Vital signs monitors are widely used medical devices that provide the most common assessment done on every patient who enters a medical setting. Heart rate or pulse, breathing rate or respiratory rate, temperature, blood pressure, oxygen saturation, heart rhythm, and brain waves can all be measure by individual devices, tools, or machines. Some of these are blood pressure cuffs, pulse oximeters, fetal heart rate monitoring, EEGs, and EKGs. The earliest combined monitors came as a result of the need for monitoring patients during anesthesia. These monitors record and store thousands of pieces of data and show patient status in real time. Vital sign monitors today are outfitted with all sorts of warning sounds and visuals alerting medical personnel to changes in a patient's vital signs. Nurses and doctors routinely employ their use especially in critical care settings where physiologic responses can occur suddenly and unpredictably.

Types of Vital Signs Monitors

Types of vital sign monitors are (1) Bedside intermittent or continuous which have cables and leads that are attached to the patient with video displays at the bedside or remotely (2) Portable monitors both battery powered and conventionally through a wall outlet.

Medium-acuity telemetry systems are widely utilized in medical and surgical wards. These systems uses leads (wires) attached to the patient for EKG purposes and wired to a small mobile device to fit in a pocket. They alert and monitor the patient in and out of bed. Bedside and central monitoring are available.

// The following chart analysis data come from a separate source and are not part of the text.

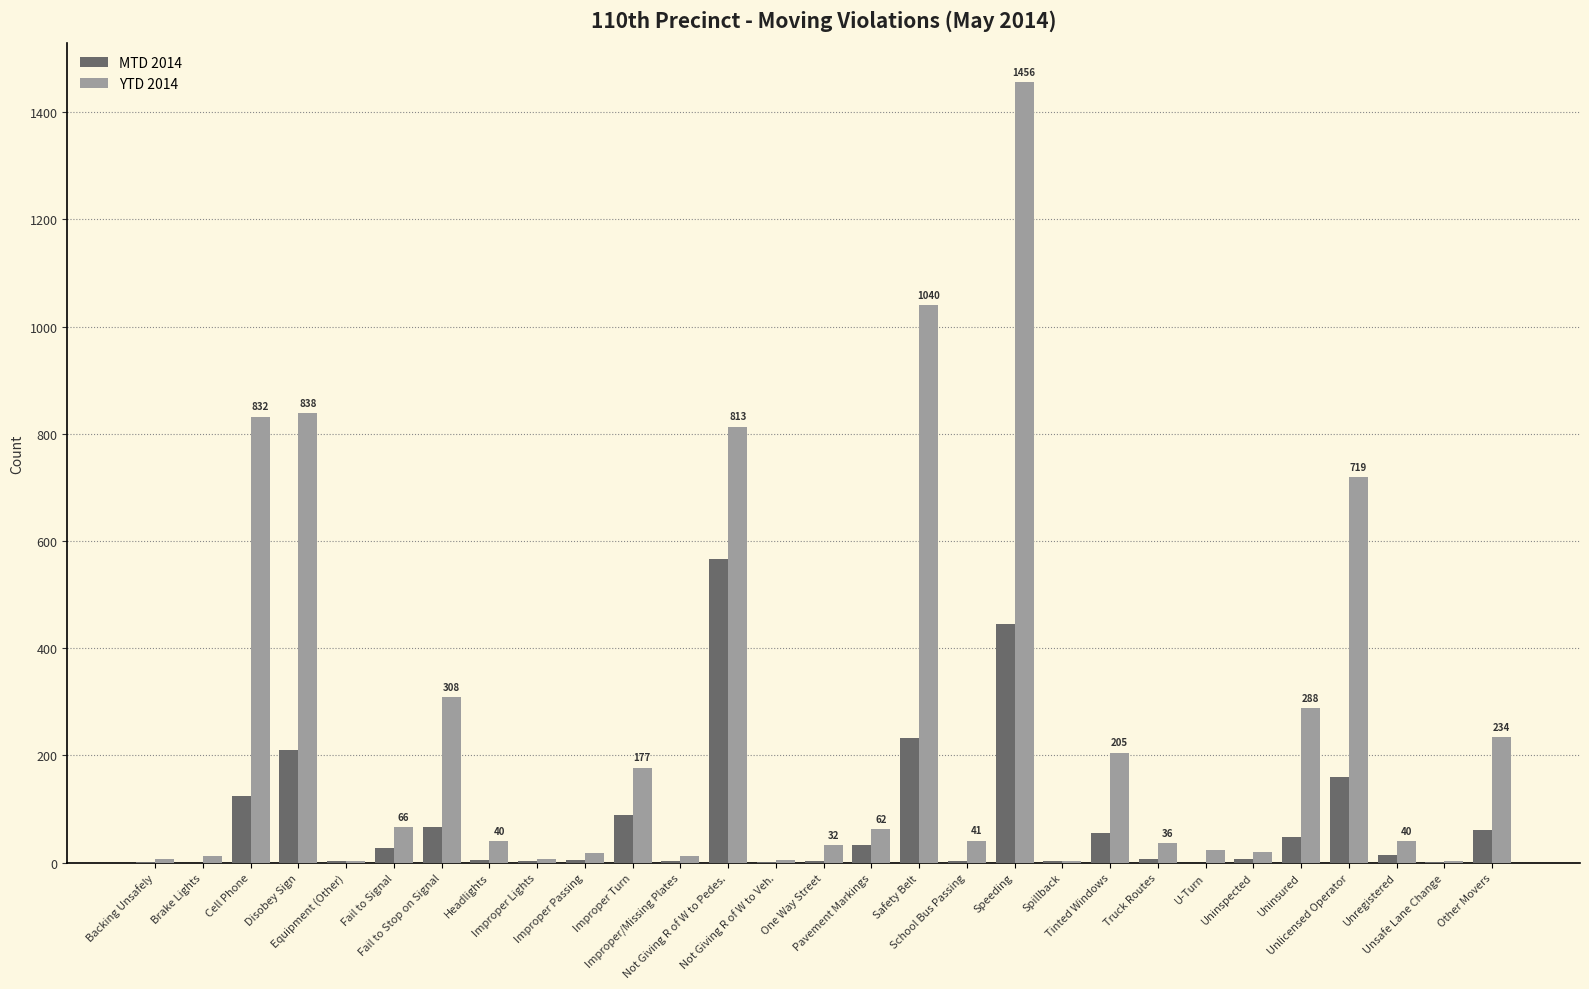

Where does the MTD 2014 series first go above 6?

Cell Phone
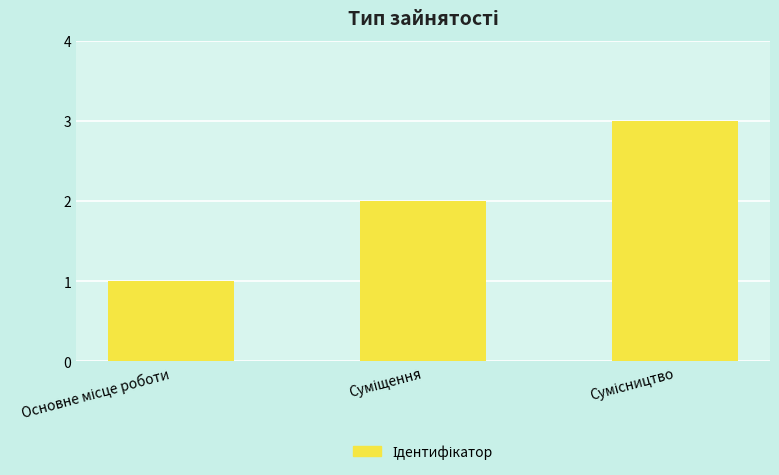

What is the maximum value shown in the chart?

3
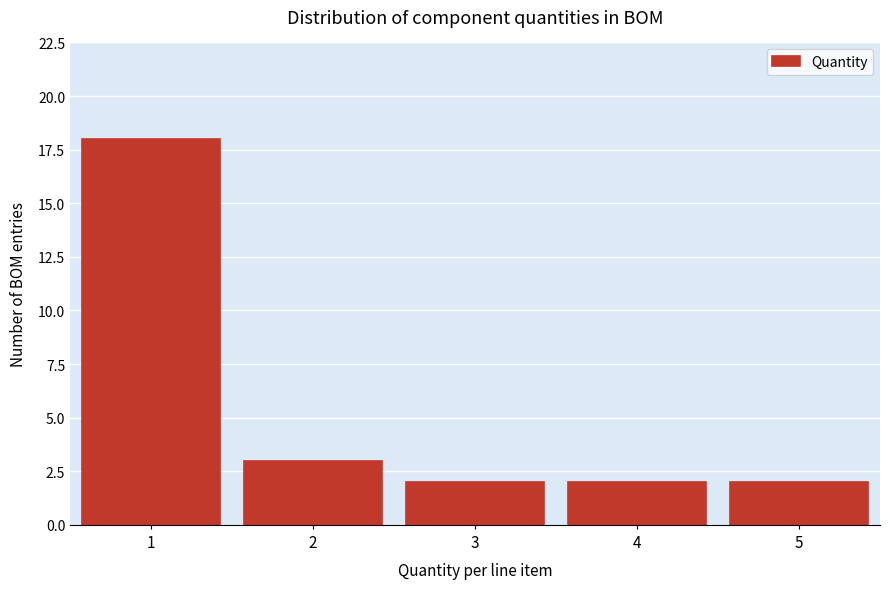

Reading left to right, extract all data points from this chart.

1=18	2=3	3=2	4=2	5=2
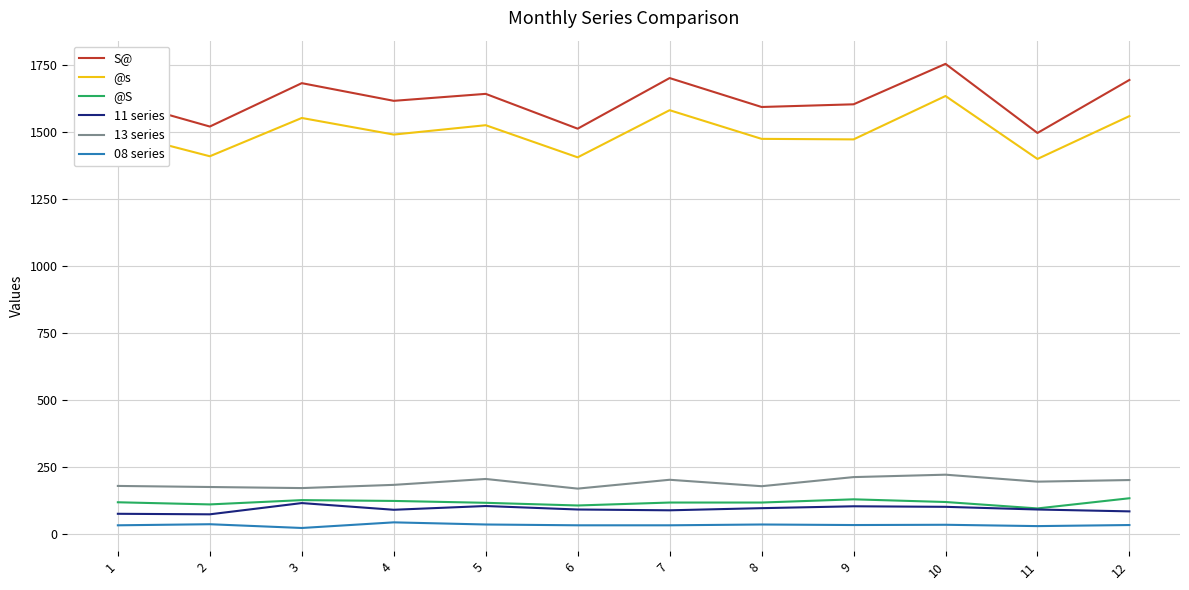

What is the maximum value for @S?

134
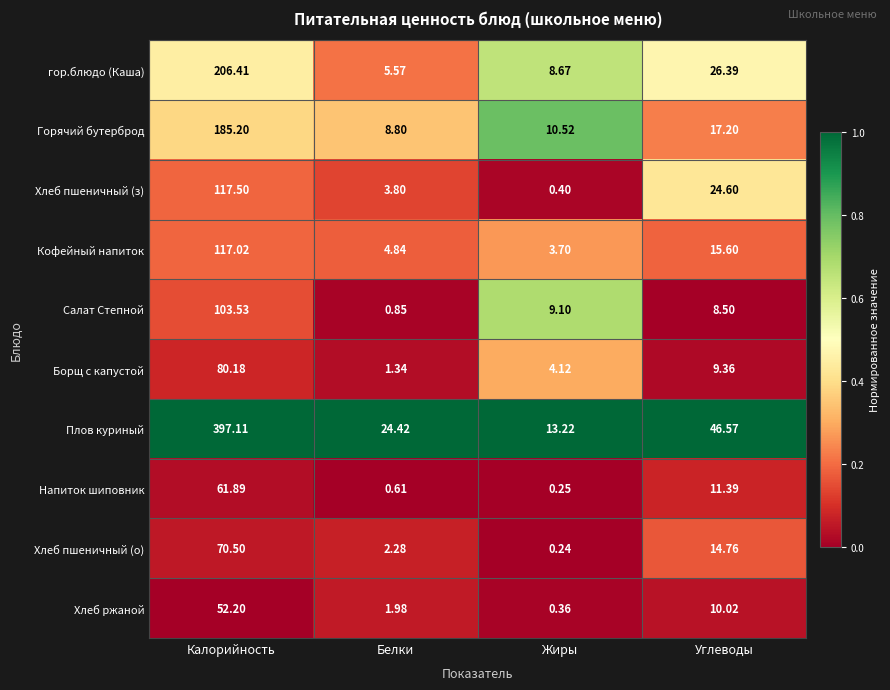

At which label does Хлеб ржаной first exceed 10?

Калорийность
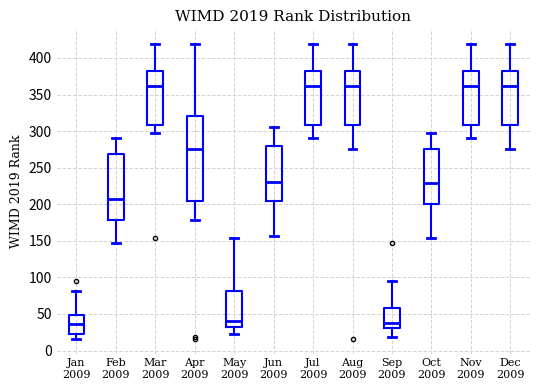

Reading left to right, read every box against the y-axis: the position of its median line, the range the box covers, and the ends of its whiskers. The values are not printed on the chart, so give them approximately, as read against the axis.

Jan 2009: median 35, box 25 to 50, whiskers 15 to 80
Feb 2009: median 205, box 180 to 270, whiskers 145 to 290
Mar 2009: median 360, box 310 to 380, whiskers 295 to 420
Apr 2009: median 275, box 205 to 320, whiskers 180 to 420
May 2009: median 40, box 30 to 80, whiskers 20 to 155
Jun 2009: median 230, box 205 to 280, whiskers 155 to 305
Jul 2009: median 360, box 310 to 380, whiskers 290 to 420
Aug 2009: median 360, box 310 to 380, whiskers 275 to 420
Sep 2009: median 35, box 30 to 60, whiskers 20 to 95
Oct 2009: median 230, box 200 to 275, whiskers 155 to 295
Nov 2009: median 360, box 310 to 380, whiskers 290 to 420
Dec 2009: median 360, box 310 to 380, whiskers 275 to 420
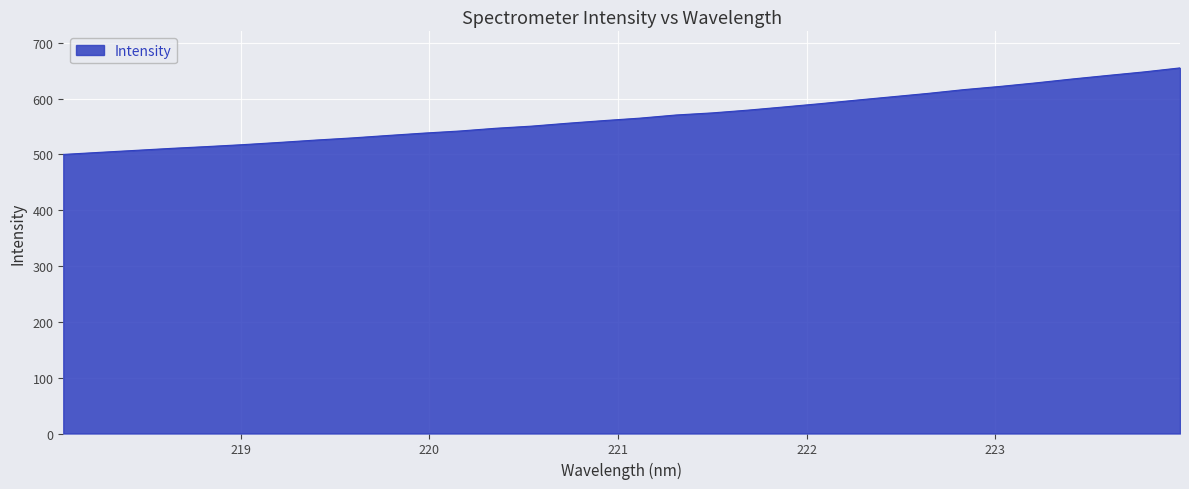

Reading left to right, what are all the values shown in this chart?

500.0	503.7	507.3	510.9	514.1	517.6	521.6	525.7	529.6	534.0	538.2	542.0	546.9	550.8	555.9	560.7	565.1	570.7	574.4	579.4	585.1	590.9	597.2	603.3	609.4	616.2	621.9	628.3	635.2	641.6	647.9	655.1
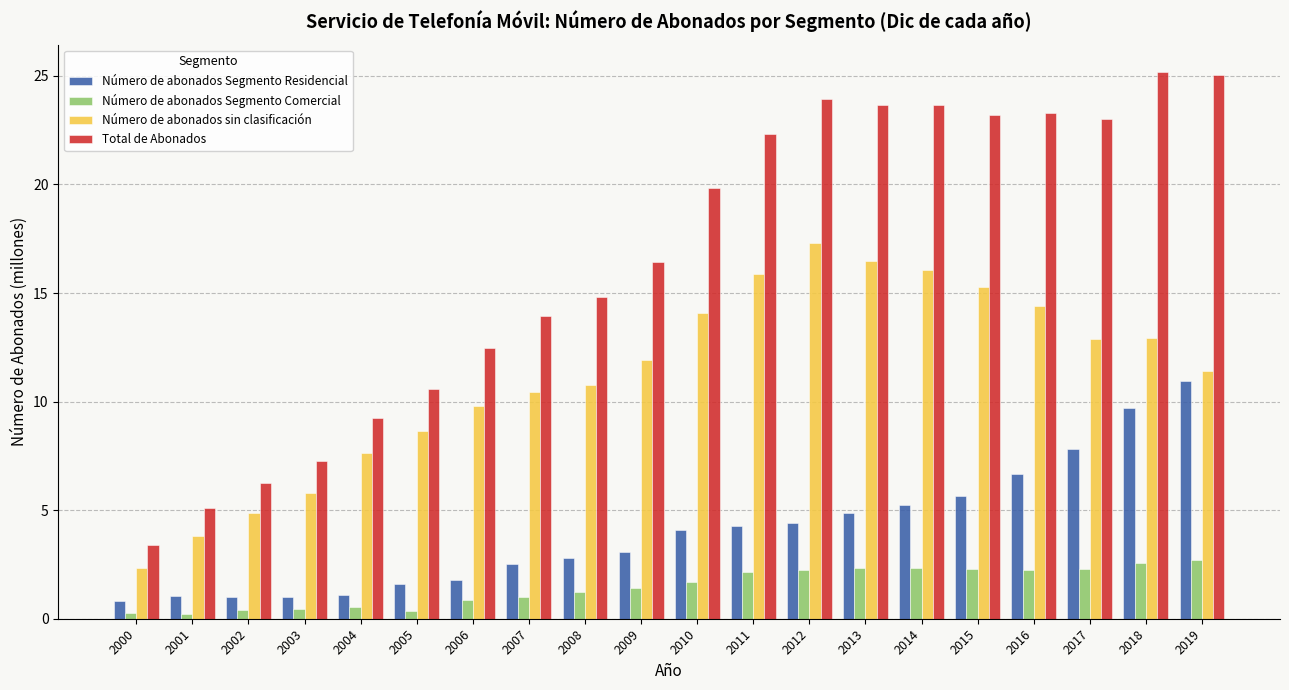

What is the value of the Número de abonados Segmento Residencial bar at the 14th from the left?

4.9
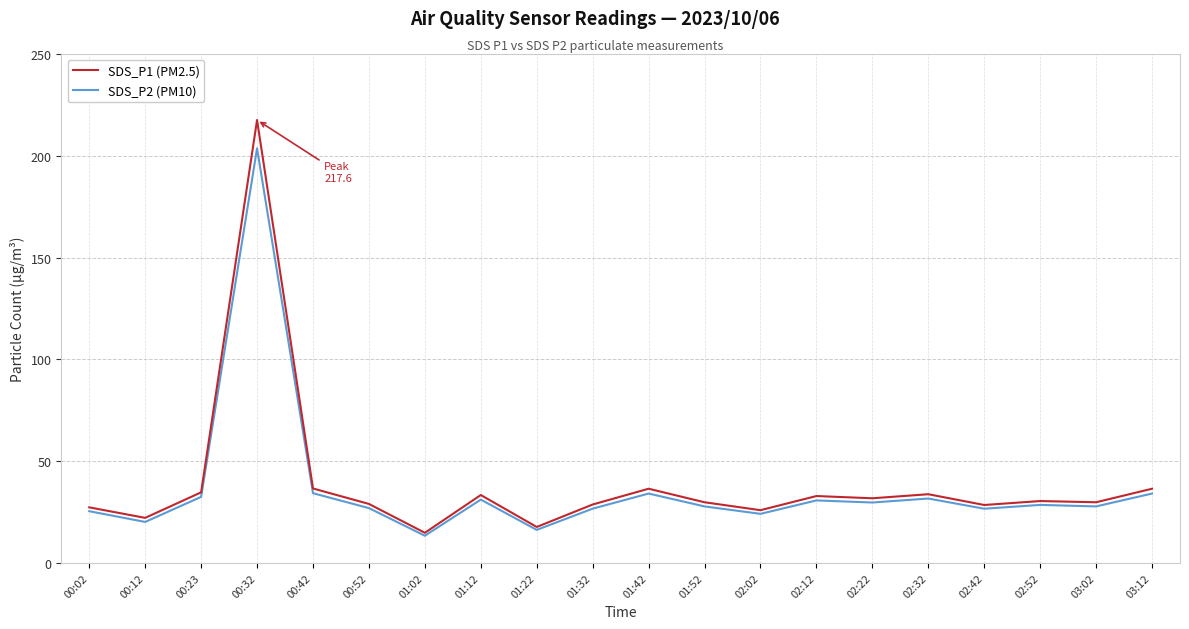

Read the SDS_P1 (PM2.5) value at 01:52.

29.8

Low acuity continuous monitoring systems are being developed that are less invasive and do not touch the patient directly. One such 'contactless' monitor provides continuous monitoring of heart rate, respiration rate, and bed motion for patients in medical, surgical, orthopedics, isolation, post-partum, skilled nursing facilities, long-term or acute care, and rehabilitation settings. The sensor is placed under the mattress and uses a piezoelectric sensor that is sensitive to mechanical strains, changes in pressure, temperature, acceleration, and force by converting these conditions to an electrical charge.

Common Features in a Basic Combined Monitors

  • Heart rate
  • Respiratory rate
  • Blood pressure monitoring via the oscillometric method (non-invasive or invasive)
  • Dual Temperature
  • Mean arterial pressure
  • Oxygen saturation via pulse oximetry Spo2)
  • Large LED digital color display, Storage, Printing, and Connectivity to EMR

The latest vital signs monitors feature large 12-inch color touchscreen displays that are easy to use. Vital signs monitors vary by price, design, and features. Some vital signs monitors are built on a modular foundation. Monitors such as the ADC Adview 2 are modular monitors. The Mortara Surveyor S19 Patient Monitor comes with a long list of features, an 18.5” touchscreen monitor, and external recorder. The Welch Allyn Connex 6400 Vital Signs Monitors can be ordered in a wide range of configurations to optimally meet the customer’s needs.